▶ TASK INSTRUCTIONS
In your copy of the data, include no pictures and alter nothing else.

▶ SOURCE MATERIAL
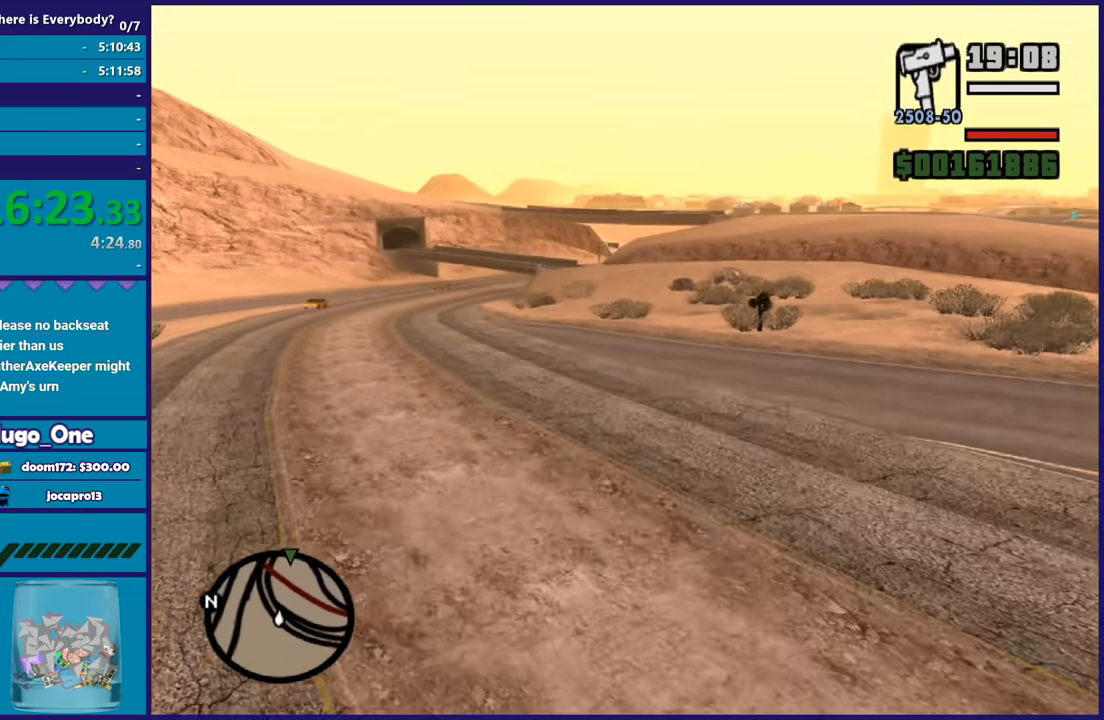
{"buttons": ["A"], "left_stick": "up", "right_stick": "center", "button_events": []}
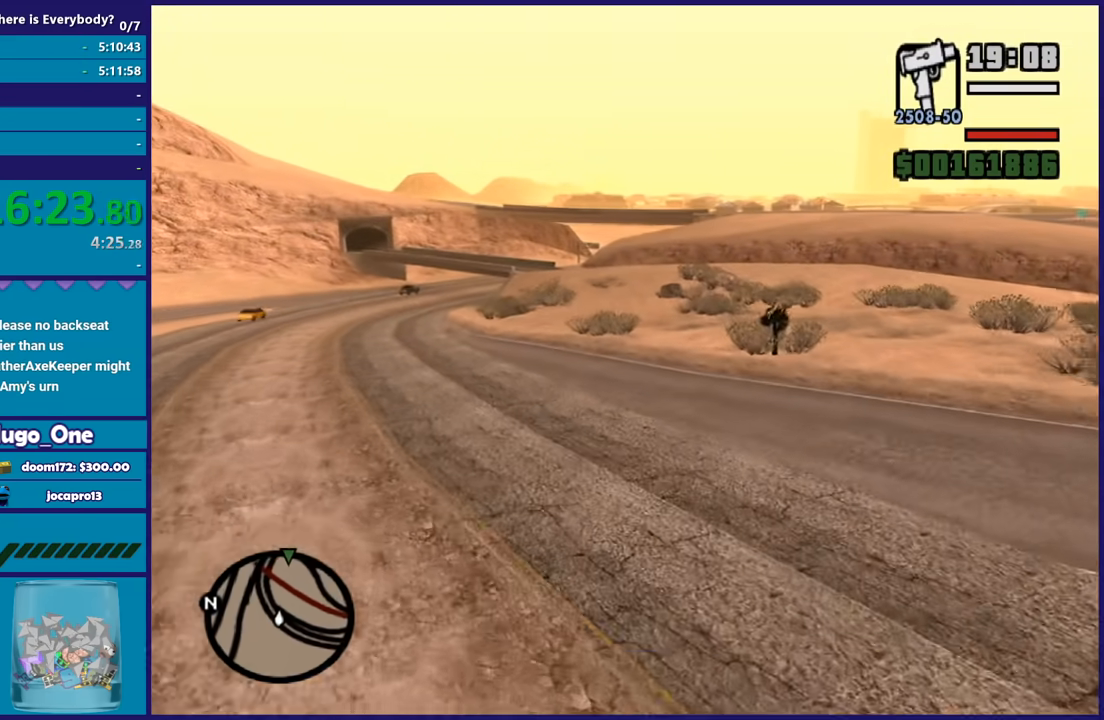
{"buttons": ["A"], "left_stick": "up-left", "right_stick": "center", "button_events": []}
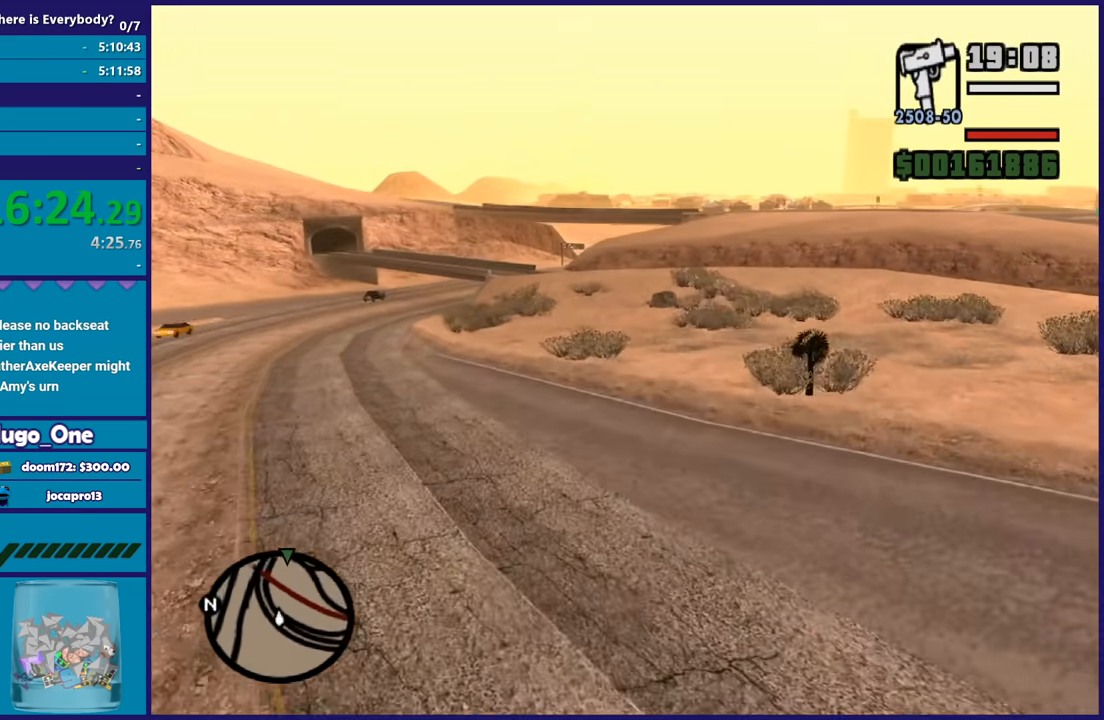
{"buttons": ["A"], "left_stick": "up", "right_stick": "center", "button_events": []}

▶ SOLUTION FOR THIS PROBLEM
{"buttons": ["A"], "left_stick": "up", "right_stick": "center", "button_events": []}
{"buttons": ["A"], "left_stick": "up-left", "right_stick": "center", "button_events": []}
{"buttons": ["A"], "left_stick": "up", "right_stick": "center", "button_events": []}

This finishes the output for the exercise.